*THE TASK*. Restate each entry exactly, without pictures.

*TASK INPUT*.
Content starts

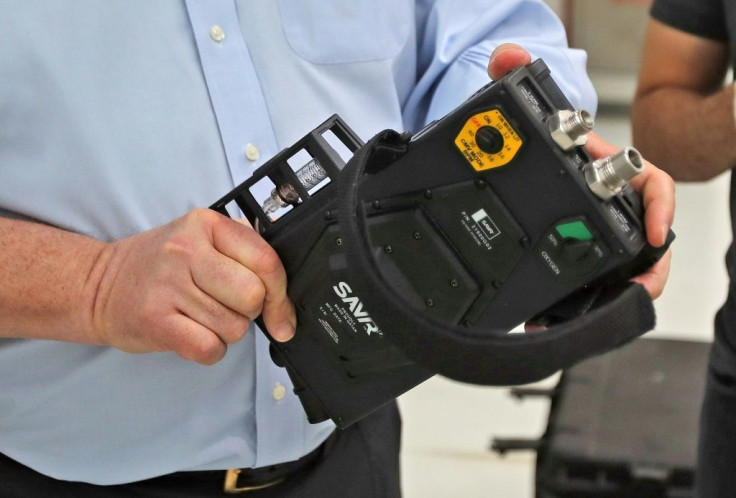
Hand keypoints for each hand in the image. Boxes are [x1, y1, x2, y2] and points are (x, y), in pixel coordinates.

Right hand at [88, 209, 295, 364]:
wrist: (97, 285)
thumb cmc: (158, 265)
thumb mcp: (199, 238)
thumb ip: (242, 251)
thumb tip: (284, 297)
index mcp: (206, 224)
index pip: (266, 260)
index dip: (281, 294)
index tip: (281, 312)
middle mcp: (186, 250)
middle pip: (253, 296)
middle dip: (251, 312)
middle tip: (228, 307)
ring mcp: (169, 285)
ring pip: (234, 326)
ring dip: (226, 331)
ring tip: (200, 316)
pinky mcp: (156, 321)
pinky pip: (210, 348)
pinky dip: (210, 350)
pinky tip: (193, 334)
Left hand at [487, 44, 674, 299]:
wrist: (520, 158)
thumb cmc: (538, 138)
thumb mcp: (525, 110)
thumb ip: (514, 75)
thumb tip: (507, 56)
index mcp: (604, 169)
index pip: (649, 185)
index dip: (659, 208)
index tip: (655, 233)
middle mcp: (604, 202)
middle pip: (643, 241)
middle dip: (646, 271)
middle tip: (635, 292)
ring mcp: (590, 229)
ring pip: (617, 269)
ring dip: (609, 296)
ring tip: (588, 317)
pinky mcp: (569, 252)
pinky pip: (584, 281)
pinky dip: (573, 303)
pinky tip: (544, 321)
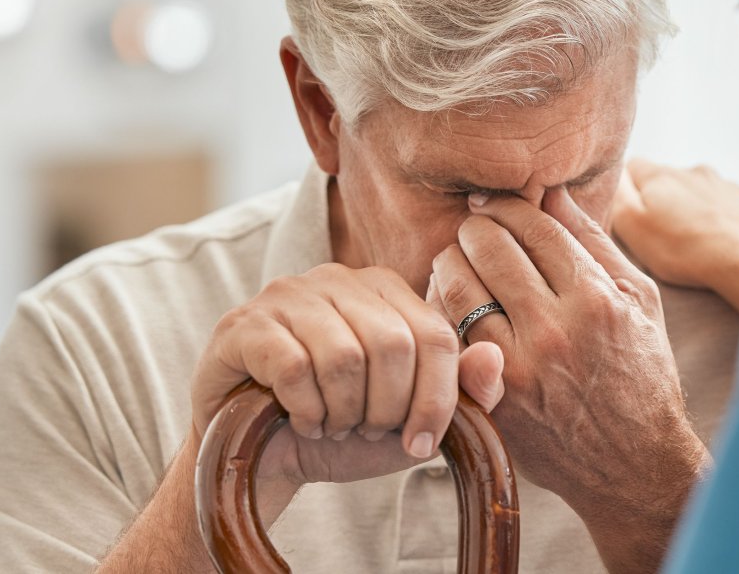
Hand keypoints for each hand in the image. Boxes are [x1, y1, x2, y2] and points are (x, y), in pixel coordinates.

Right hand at [190, 263, 504, 517]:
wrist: (261, 458)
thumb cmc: (341, 431)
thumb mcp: (410, 422)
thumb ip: (460, 393)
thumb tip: (494, 358)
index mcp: (386, 290)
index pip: (435, 336)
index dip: (436, 399)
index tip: (419, 444)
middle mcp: (338, 279)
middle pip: (393, 344)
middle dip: (385, 408)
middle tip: (364, 430)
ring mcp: (287, 295)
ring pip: (343, 356)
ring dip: (342, 412)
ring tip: (332, 425)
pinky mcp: (244, 324)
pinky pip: (292, 367)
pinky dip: (305, 411)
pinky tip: (301, 421)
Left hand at [430, 188, 708, 570]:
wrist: (632, 464)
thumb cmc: (641, 374)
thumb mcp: (640, 300)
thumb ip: (595, 242)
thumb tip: (552, 192)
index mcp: (596, 300)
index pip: (533, 226)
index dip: (508, 205)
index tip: (497, 204)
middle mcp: (554, 330)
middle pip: (489, 247)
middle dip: (476, 227)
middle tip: (475, 228)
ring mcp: (518, 366)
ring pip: (458, 285)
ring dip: (452, 261)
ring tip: (459, 259)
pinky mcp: (492, 396)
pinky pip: (447, 334)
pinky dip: (441, 308)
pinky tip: (451, 302)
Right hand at [611, 158, 738, 315]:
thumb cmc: (684, 250)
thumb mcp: (632, 226)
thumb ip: (617, 197)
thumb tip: (612, 177)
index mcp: (662, 176)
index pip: (633, 167)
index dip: (627, 188)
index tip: (630, 213)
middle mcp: (695, 172)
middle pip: (671, 179)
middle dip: (666, 199)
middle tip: (664, 234)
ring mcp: (729, 186)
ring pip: (705, 192)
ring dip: (699, 209)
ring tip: (698, 242)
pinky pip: (737, 207)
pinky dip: (730, 220)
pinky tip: (730, 243)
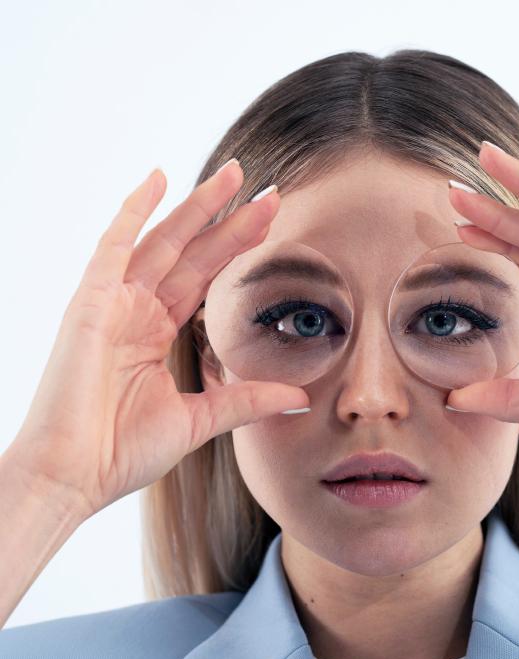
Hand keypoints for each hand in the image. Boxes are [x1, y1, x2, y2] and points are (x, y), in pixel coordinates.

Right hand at [3, 161, 309, 521]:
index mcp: (155, 334)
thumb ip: (247, 400)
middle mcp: (135, 311)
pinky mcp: (89, 304)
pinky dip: (134, 211)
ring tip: (234, 176)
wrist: (74, 477)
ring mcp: (111, 304)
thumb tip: (299, 397)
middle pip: (192, 253)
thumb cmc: (123, 453)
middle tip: (270, 191)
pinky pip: (114, 246)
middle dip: (230, 221)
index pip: (205, 279)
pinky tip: (158, 179)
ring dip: (197, 207)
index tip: (272, 225)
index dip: (237, 251)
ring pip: (162, 241)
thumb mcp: (200, 419)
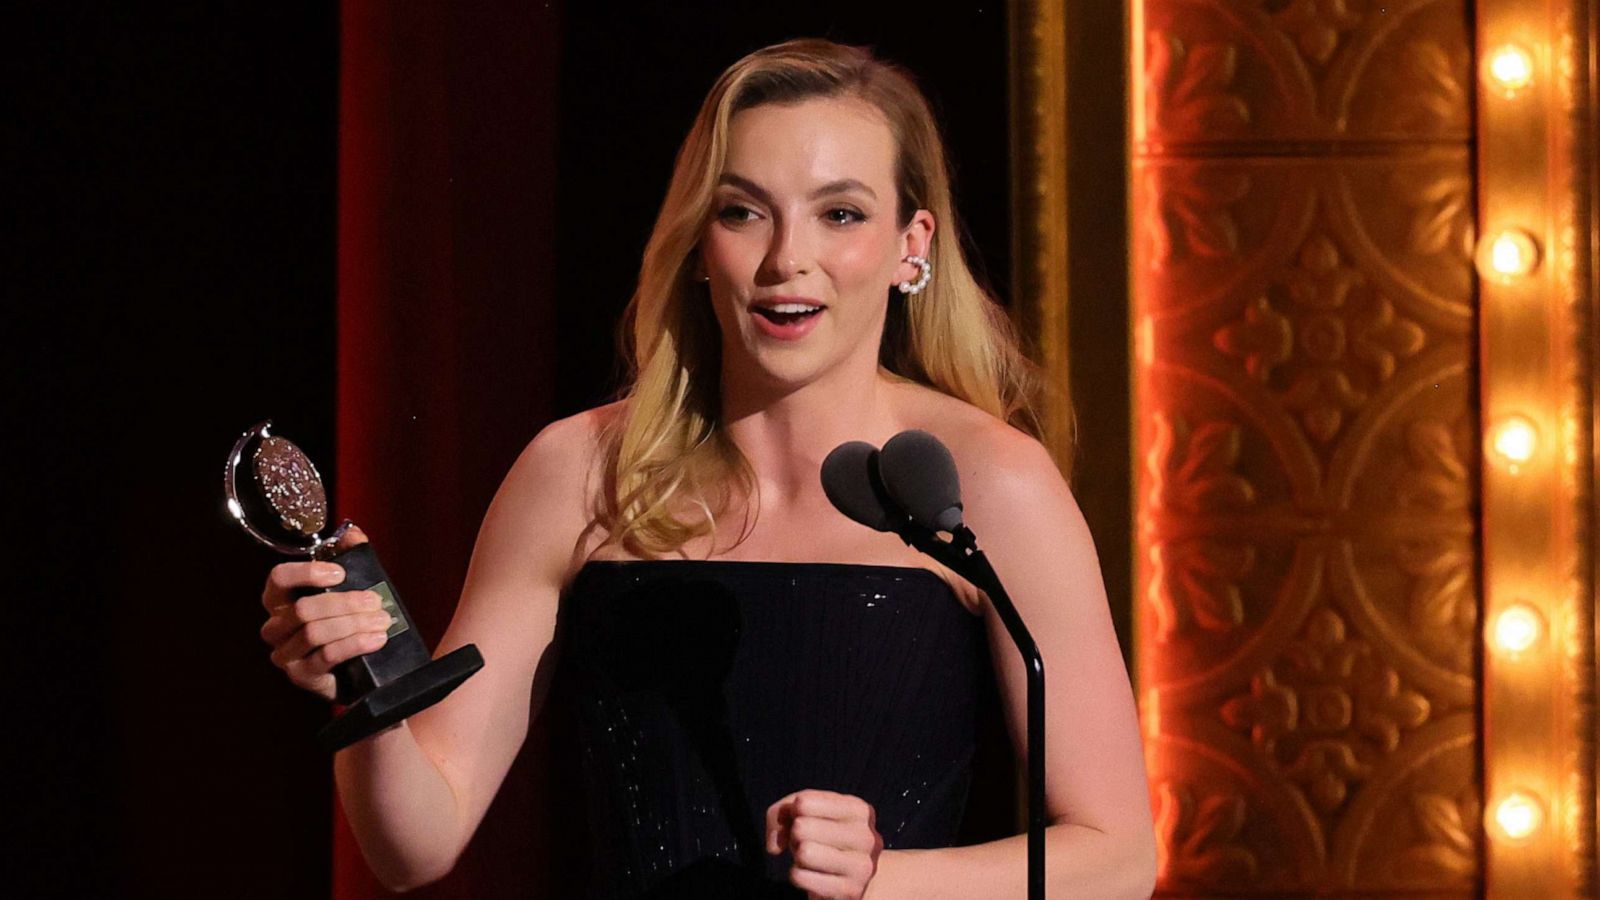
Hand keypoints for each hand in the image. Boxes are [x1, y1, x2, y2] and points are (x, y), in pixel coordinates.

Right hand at [258, 525, 391, 700]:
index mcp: (281, 600)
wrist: (359, 670)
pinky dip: (355, 644)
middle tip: (375, 601)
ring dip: (353, 624)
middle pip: (303, 608)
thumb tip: (352, 534)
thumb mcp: (351, 588)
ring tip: (382, 620)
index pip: (278, 578)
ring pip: (314, 633)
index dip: (307, 573)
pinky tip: (376, 639)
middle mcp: (276, 627)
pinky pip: (326, 656)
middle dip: (344, 603)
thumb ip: (350, 558)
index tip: (341, 573)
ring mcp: (286, 654)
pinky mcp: (301, 675)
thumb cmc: (347, 623)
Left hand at [765, 789, 883, 899]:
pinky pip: (800, 877)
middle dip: (795, 835)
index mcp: (860, 810)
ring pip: (803, 853)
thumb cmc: (826, 837)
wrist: (856, 878)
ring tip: (811, 858)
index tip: (807, 820)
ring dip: (797, 856)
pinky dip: (798, 875)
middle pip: (801, 828)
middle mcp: (866, 837)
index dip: (794, 812)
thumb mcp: (808, 813)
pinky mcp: (849, 891)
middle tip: (808, 842)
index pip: (804, 802)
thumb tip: (774, 846)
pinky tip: (812, 876)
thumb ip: (782, 812)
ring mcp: (861, 867)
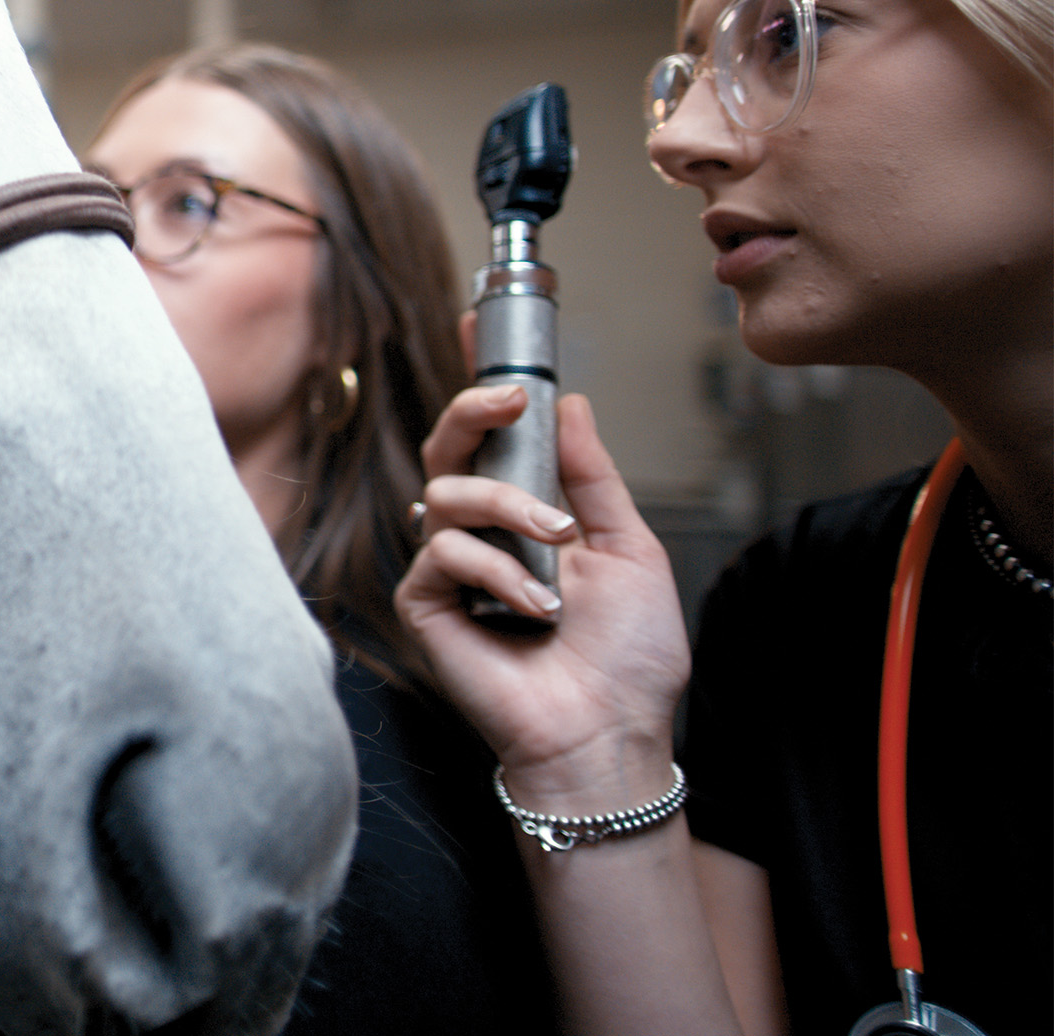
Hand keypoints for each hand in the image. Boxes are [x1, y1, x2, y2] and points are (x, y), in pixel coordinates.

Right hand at [395, 386, 691, 813]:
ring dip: (508, 508)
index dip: (482, 383)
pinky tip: (533, 609)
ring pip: (447, 492)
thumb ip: (593, 476)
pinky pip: (442, 553)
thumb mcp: (630, 548)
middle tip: (509, 398)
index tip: (480, 325)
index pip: (495, 437)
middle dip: (474, 408)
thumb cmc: (627, 658)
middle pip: (449, 446)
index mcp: (529, 514)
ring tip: (556, 545)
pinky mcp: (426, 606)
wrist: (609, 732)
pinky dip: (494, 572)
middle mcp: (483, 535)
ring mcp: (450, 569)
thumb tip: (570, 401)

Content ends

*THE COMPLETED TASK*.
Hand keypoints for each hand in the image. Boxes are [x1, y1, x2, y2] and points are (x, y), in pixel coordinates.

Right hand at [88, 209, 295, 364]:
wrist: (97, 285)
thumb cmc: (158, 265)
thumb mcp: (199, 238)
thumb ip: (242, 251)
thumb tip: (284, 297)
index mcp: (206, 224)
index pip: (266, 260)
index dip: (281, 294)
index tip: (281, 312)
middle mcp: (186, 250)
middle pip: (253, 296)
middle dip: (251, 312)
middle tip: (228, 307)
ring mcp: (169, 285)
ring pip: (234, 326)
ring dip: (226, 331)
ring tip: (200, 316)
pinky mcp: (156, 321)
pinky pip: (210, 348)
pinky dip: (210, 350)
pinky tip: (193, 334)
Left hand at [487, 44, 674, 299]:
wrist: (520, 158)
thumb cmc: (538, 138)
thumb mcp: (525, 110)
thumb ip: (514, 75)
thumb tip: (507, 56)
index mcp: (604, 169)
index pip: (649, 185)
index dip: (659, 208)
index tip: (655, 233)
middle mcp: (604, 202)
middle pip: (643, 241)
middle dip: (646, 271)
middle tip: (635, 292)
ring mcp: (590, 229)
ring pip: (617, 269)
ring dip: (609, 296)
ring tip: (588, 317)
pinky mcp: (569, 252)
pinky pip: (584, 281)
pinky dip: (573, 303)
pinky tip: (544, 321)
Hand keypoints for each hand in the image. Boxes are [x1, y1, x2, y2] and points are (x, y), in pixel coordinates.

Right hand at [190, 263, 504, 517]:
wrist: (261, 458)
thumb cmc: (341, 431)
thumb mcp: (410, 422)
thumb ip: (460, 393)
thumb tip: (494, 358)
index mcp: (386, 290)
index pip: (435, 336)
index dip: (436, 399)
index tip: (419, 444)
middle mcp: (338, 279)
middle pip: (393, 344)
middle dip: (385, 408)
middle tip: (364, 430)
ring mcp: (287, 295)
ring pip: (343, 356)
ring dip: (342, 412)
ring tip: (332, 425)
pinky mcp: (244, 324)
pinky pip: (292, 367)
pinky dip: (305, 411)
pinky tip: (301, 421)
Left hand at [430, 188, 708, 570]:
wrist: (632, 464)
thumb cmc: (641, 374)
thumb mcp: (640, 300)
thumb ip: (595, 242)
thumb tip: (552, 192)
index mcp: (596, 300)
index pip: (533, 226)
index dip: (508, 205)
index tip: (497, 204)
middle mcp: (554, 330)
middle pip: (489, 247)
middle dip: (476, 227)
middle tip: (475, 228)
ring mcp: (518, 366)
ring pip: (458, 285)
ring dip: (452, 261)
ring tip: (459, 259)
pinky mcp: (492, 396)
pinky pip: (447, 334)
pinky dip: (441, 308)
pinky tip: (451, 302)
Right hand at [611, 158, 738, 315]:
thumb cmc: (684, 250)
thumb mcp: (632, 226)
thumb ip: (617, 197)
thumb tip: (612, 177)
index mcp: (662, 176)
index pip: (633, 167)
index dip: (627, 188)
index tip: (630, 213)
middle mcp: (695, 172)
middle pip: (671, 179)
middle dip: (666, 199)
middle tip: (664, 234)
ring mcp: (729, 186)
ring pip: (705, 192)
ring dip: (699, 209)
ring tip: (698, 242)
pinky pip: (737, 207)
pinky dip: (730, 220)
pinky tip: (730, 243)
Hand keypoints for each hand in the image. Boxes are [x1, y1, x2, y2] and points are (x, y), in pixel coordinates.

Right hand at [3, 161, 309, 521]:
index mcp: (155, 334)
thumb ip: (247, 400)
middle mcp: (135, 311)
pinky mcp: (89, 304)
pinky dip: (134, 211)
ring tip: (234, 176)
wrist: (74, 477)
ring mcp: (111, 304)
thumb tip: (299, 397)
middle pip: (192, 253)
thumb cmc: (123, 453)
middle tip: (270, 191)
pinky pip: (114, 246)
middle dip: (230, 221)
index pip: (205, 279)
pinky tip: (158, 179)
ring dip: (197, 207)
index tip: (272, 225)
index dip: (237, 251)
ring pip: (162, 241)
thumb mcp: (200, 419)
Hand keypoints for each hand in the image. Boxes are [x1, y1, x2, y2] and points are (x, y), in pixel coordinates.

Right hand at [258, 525, 391, 700]:
index mcp: (281, 600)
wrist: (359, 670)
pinky dip: (355, 644)
middle tip: (375, 601)
ring dip: (353, 624)
middle pip: (303, 608)
thumb tip: (352, 534)
thumb mcp: (351, 588)
ring tip: (382, 620)
index pip: (278, 578)
ring pip: (314, 633)
index dip: (307, 573)
pinky tip: (376, 639)
middle mcp: (276, 627)
pinky pip: (326, 656)
middle dip: (344, 603)
thumb ip: (350, 558)
index tip: (341, 573)
ring mcp: (286, 654)
pinky mcp: (301, 675)
thumb cmc: (347, 623)
Left hand at [765, 789, 883, 899]:
pinky pip: (800, 877)
middle dip: (795, 835)
index mcp: (860, 810)
ring pip: (803, 853)
thumb cmc: (826, 837)
wrist: (856, 878)
ring tip: (811, 858)
index tip: (807, 820)
ring dip: (797, 856)
pinky dip: (798, 875)
middle pip: (801, 828)
middle mcp: (866, 837)
index dip: (794, 812)
thumb mcp: (808, 813)
pinky mcp: (849, 891)
middle tip: (808, 842)
index pip: (804, 802)
thumb tip: (774, 846)
pinky tip: (812, 876)
thumb ip: (782, 812)
ring mcp: (861, 867)
Hand keypoints for each hand in the image. Boxes are [x1, y1, x2, y2] and points are (x, y), in pixel coordinates.

Right hand at [395, 386, 691, 813]:
ring dip: (508, 508)
index dip: (482, 383)
pinky tip: (533, 609)
ring pip: (447, 492)
thumb ip: (593, 476)
pinky pip: (442, 553)
thumb mcp: (630, 548)
middle tip: (509, 398)
index tip: (480, 325)
index pip: (495, 437)
middle dip: (474, 408)
thumb cmc: (627, 658)
middle pip: (449, 446)
index mcp: (529, 514)
ring tip: (556, 545)
pinky mcp: (426, 606)
wrist: (609, 732)
pinky dip: (494, 572)
middle mcp: (483, 535)
ring mcp: (450, 569)
thumb tip: (570, 401)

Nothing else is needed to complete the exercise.